*Document passage*:
-------------------------

Hope you had a good day gaz, and cheers once again for your advice on the garage door front.


----------



## rustyintegrale (Oct 1, 2006)

MonTheFish said:


> Hope you had a good day gaz, and cheers once again for your advice on the garage door front.


We can all be mates.


----------



## TTchan (Mar 24, 2012)

Sorry its late gazzer, Happy Birthday [smiley=party2.gif] [smiley=cheers.gif] hope you had a lovely day


----------



## Gazzer (Jun 12, 2010)

MonTheFish said:


> Hope you had a good day gaz, and cheers once again for your advice on the garage door front.


np's bud i appreciate the post mon 


TTchan said:


> Sorry its late gazzer, Happy Birthday [smiley=party2.gif] [smiley=cheers.gif] hope you had a lovely day


 cheers babes xx


----------



## John-H (Jul 13, 2005)

Sorry I missed James's post. I hope you had a good one Gary and many more to come


----------



## OeTT (Nov 10, 2007)

-------------------------

*Study material*:
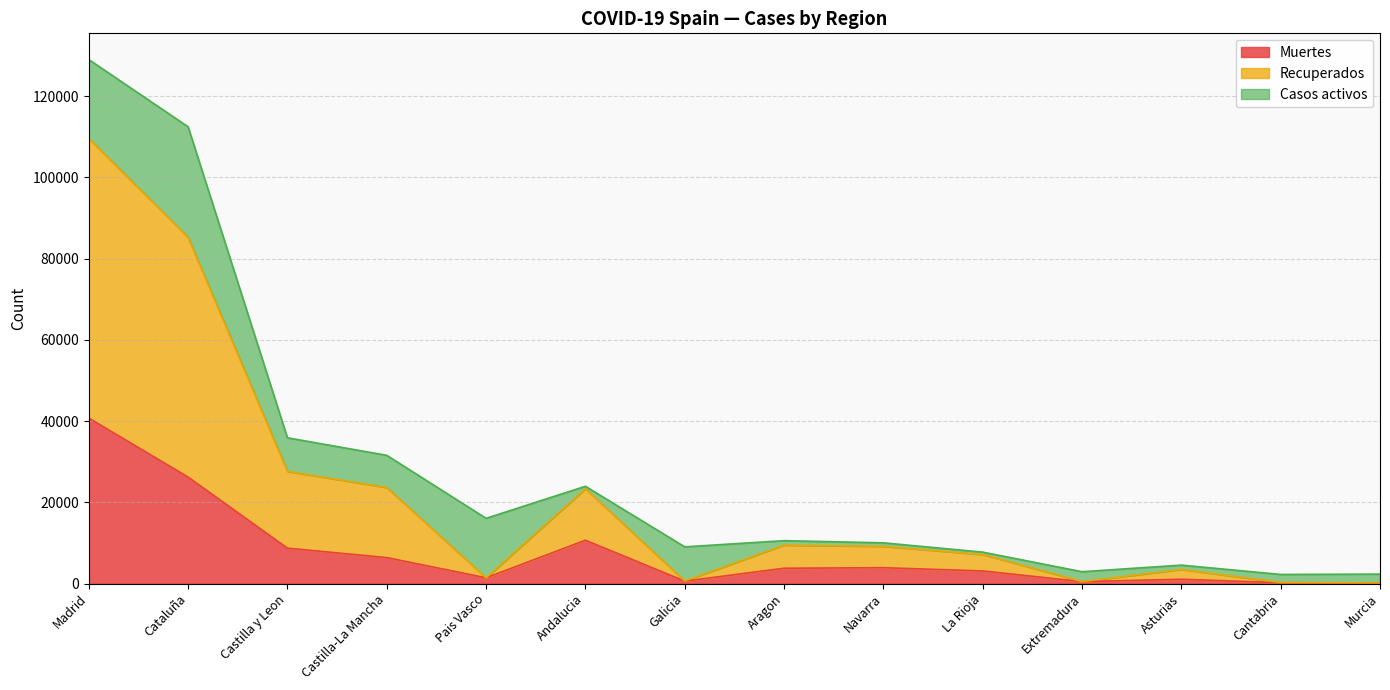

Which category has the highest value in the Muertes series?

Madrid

-------------------------

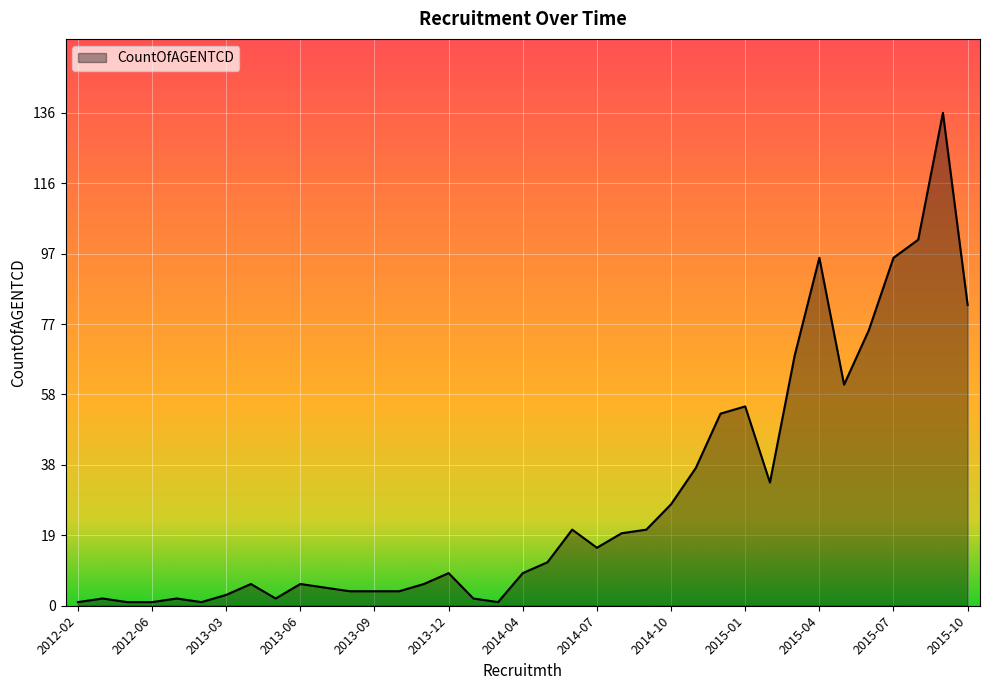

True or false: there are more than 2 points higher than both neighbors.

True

-------------------------

*Study questions*:
(a) Answer these from the birthday forum thread, one line each, marked the same way:
(i) What did MonTheFish thank gaz for advice on?
(ii) What did rustyintegrale write after quoting MonTheFish?
(iii) Whose post did John-H say he missed?
(b) In the birthday forum thread, shorten the post that begins "Sorry I missed James's post" and keep its main points.
(c) Carry the birthday forum thread forward from the point where it stops.

*Results of the exercise*:
(a)
(i) The garage door.
(ii) "We can all be mates."
(iii) James's.

(b) Missed James's post, sorry. Hope it was a good one, Gary, with many more ahead.

(c)
Happy birthday. Nearly all grow'd up now

Stewart


----------



## Gazzer (Jun 12, 2010)

John-H said:


> Sorry I missed James's post. I hope you had a good one Gary and many more to come


was ok thanks bud, big one next year though gulp.


OeTT said:


> Happy birthday. Nearly all grow'd up now
> 
> Stewart


oh come on stuart my age will never make me grown up sir :roll:


----------



## Fab 4 TT (Sep 28, 2004)

Happy Birthday sexy x x x


----------



## Gazzer (Jun 12, 2010)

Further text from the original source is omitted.